Sagrada Mercancía fue un verdulería, luego un garaje, ahora es un espacio expositivo que materialmente evidencia la suma de todas las actividades que allí han transcurrido.
Sobre el suelo Alejandro Leonhardt ha puesto diversos trozos de muros que extrajo de sus recorridos por Santiago. Muros graffiteados, pintados por otros, intervenidos en la calle, derrumbados por el tiempo y por el mismo artista.
De pronto, ese lugar concreto con muros verticales y suelo horizontal, aunque inestable, se transforma en un lugar abstracto donde un muro ajeno ocupa el suelo, pero no desplomado y sucio, sino que cuidadosamente puesto allí, midiendo las distancias, los desniveles, los movimientos imprevistos del suelo, y las diferentes vistas. Reforzando la idea de que todo método de construcción es abstracto, y que no por conseguir reconocer los objetos en la instalación, estos se desplazan al reino de lo concreto. Pues la abstracción es una forma de observar.
Al subir la escalera ubicada en el centro del espacio, hasta la mitad, el suelo se ve como un paisaje a punto de desaparecer, y desde algunos otros puntos de vista, podríamos decir que el paisaje desaparece por completo, confundiendo cada uno de los trozos de muro con el concreto del suelo.
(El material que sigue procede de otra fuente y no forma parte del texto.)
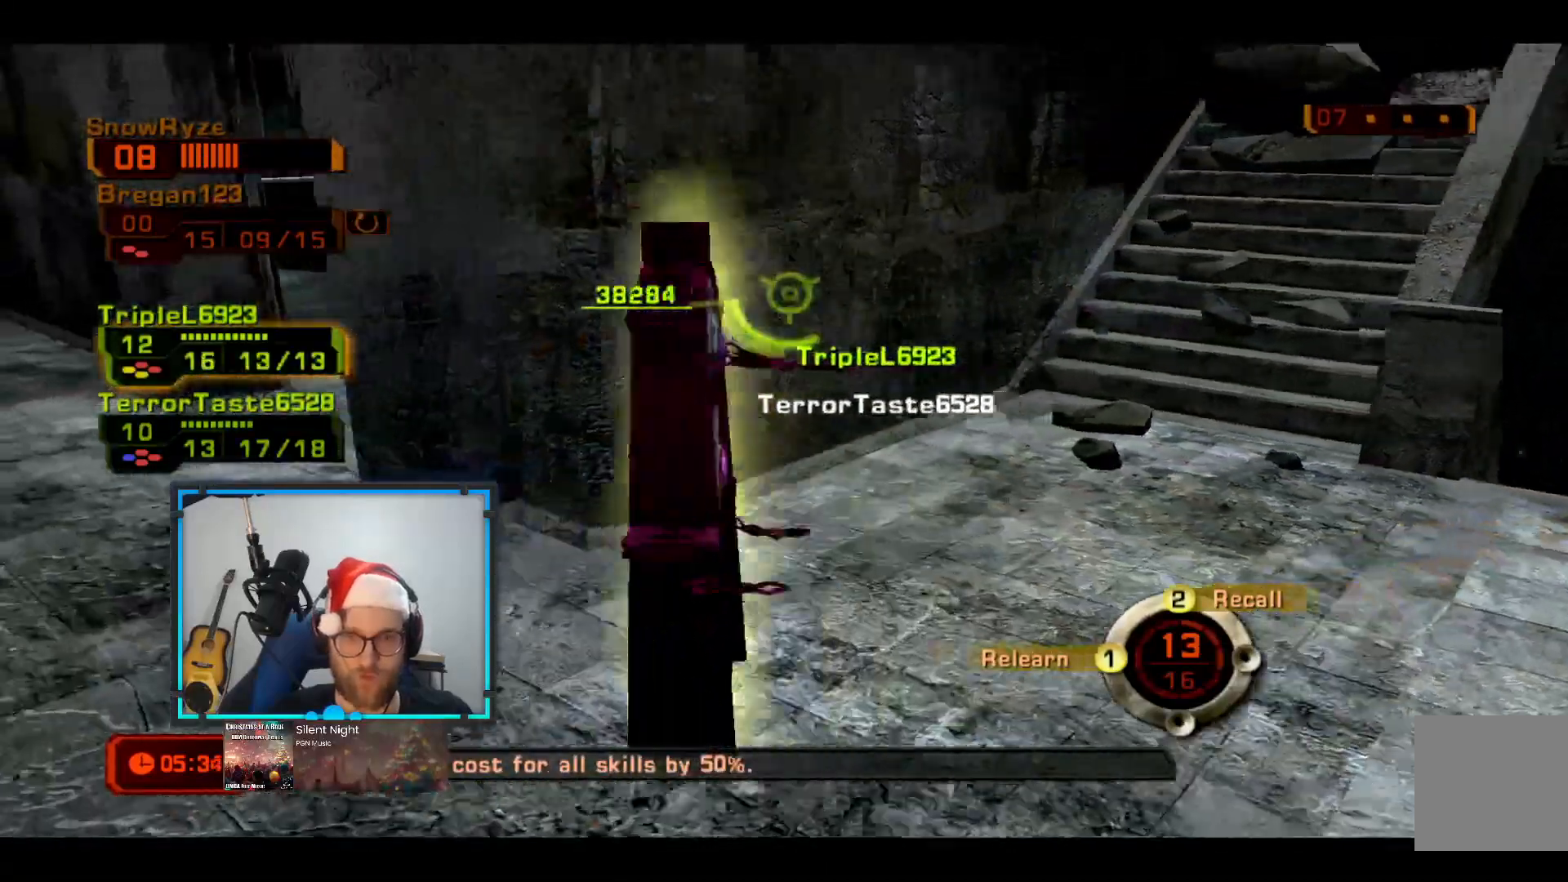
{"buttons": [], "left_stick": "up-left", "right_stick": "center", "events": [[49, "left_stick", "up-left"]]}
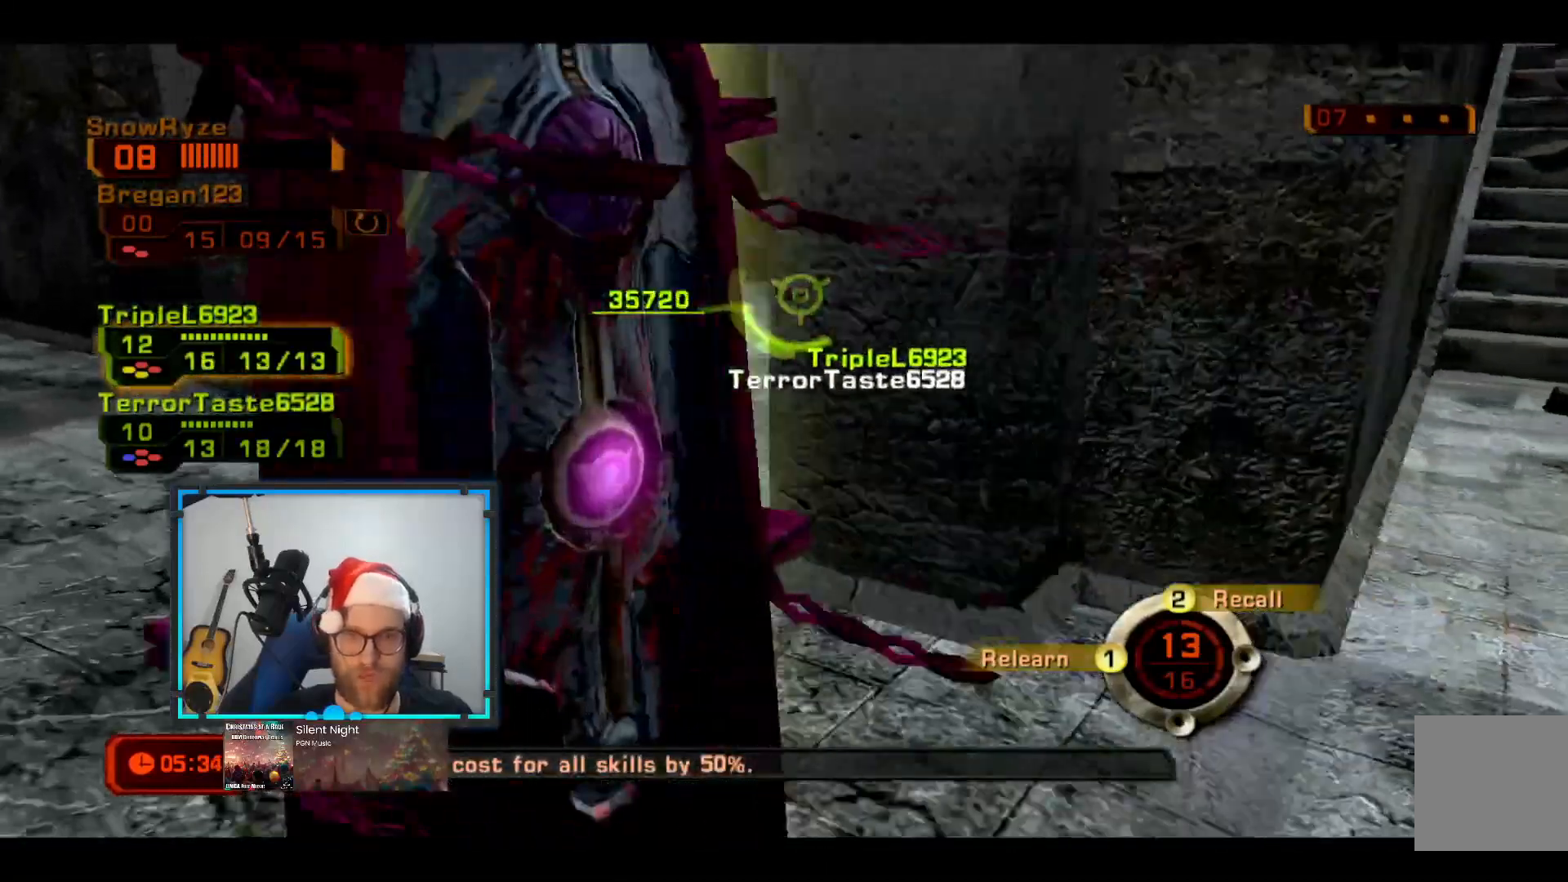
{"buttons": [], "left_stick": "up", "right_stick": "center", "events": [[485, "left_stick", "up"]]}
Es como un trozo de gris sobre fondo gris, a primera vista un total absurdo, a segunda vista una dudosa confusión, sin embargo al comenzar a movernos por el espacio los trozos de muro van poco a poco despegándose del suelo, dejando ver su nueva identidad, confundiéndonos aún más.
A lo largo de la ciudad los grafitis provocan que de pronto un muro totalmente anónimo, una pandereta de calle, se transforme en un soporte pictórico que hace visible la necesidad de estar presente en el mundo mediante una inscripción que temporalmente así lo señala. Luego, trasladado al espacio expositivo, desdobla su condición de muro hacia la de obra de arte. Como una designación doble, dos veces arte, primero en la calle al ser pintado y luego mediante la operación que hace Leonhardt. Todo este movimiento no es más que el sustento de las observaciones cotidianas del artista, que como en obras anteriores, elimina la condición divisoria del objeto en relación al espacio donde fue encontrado. El objeto no está en el espacio sino que es espacio, un espacio local contenedor de dinámicas globales. Un muro que deja de ser un muro para transformarse en objeto escultórico, abandona su función divisiva para generar nuevas relaciones con el lugar y la razón del estar ahí.
Bajo esa idea el artista fuerza a que diversos trozos de concreto rígido y estable, adopten una condición flexible y maleable, curvando y rompiendo el material hasta lograr que se mantenga en pie sin la necesidad de un apoyo externo. Vemos como las cuatro piezas sobre el suelo parecen estirarse las unas hacia las otras, como intentando abrazar y enlazar una imagen fragmentada.
Apoyados en la pared, hay otros dos trozos de muro encontrados en otras latitudes de la ciudad, que reaniman la conversación pictórico-escultórica de la exposición. Leonhardt trabaja sobre la superficie de éstos, eliminando capaz de pintura hasta hacer aparecer diversos graffitis que confluyen en una misma imagen.
En un formato vertical, también con sus respectivos rayados, un panel de madera es cortado y luego ensamblado hasta romper con la rítmica que en él estaba contenida. En uno de sus lados el artista decide dejar la firma del autor del rayado, evidenciando como una vez más rearticula los gestos de otros hasta volverlos propios.
Lo cómico de toda la situación es pensar que las piezas en exposición podrían haber sido hechas por él, sin embargo son obras anónimas, públicas, recortes de la ciudad que se vuelven parte de su repertorio a través de decisiones transformativas y multiplicativas del sentido de lo cotidiano, valga decir, de la inevitabilidad de lo abstracto.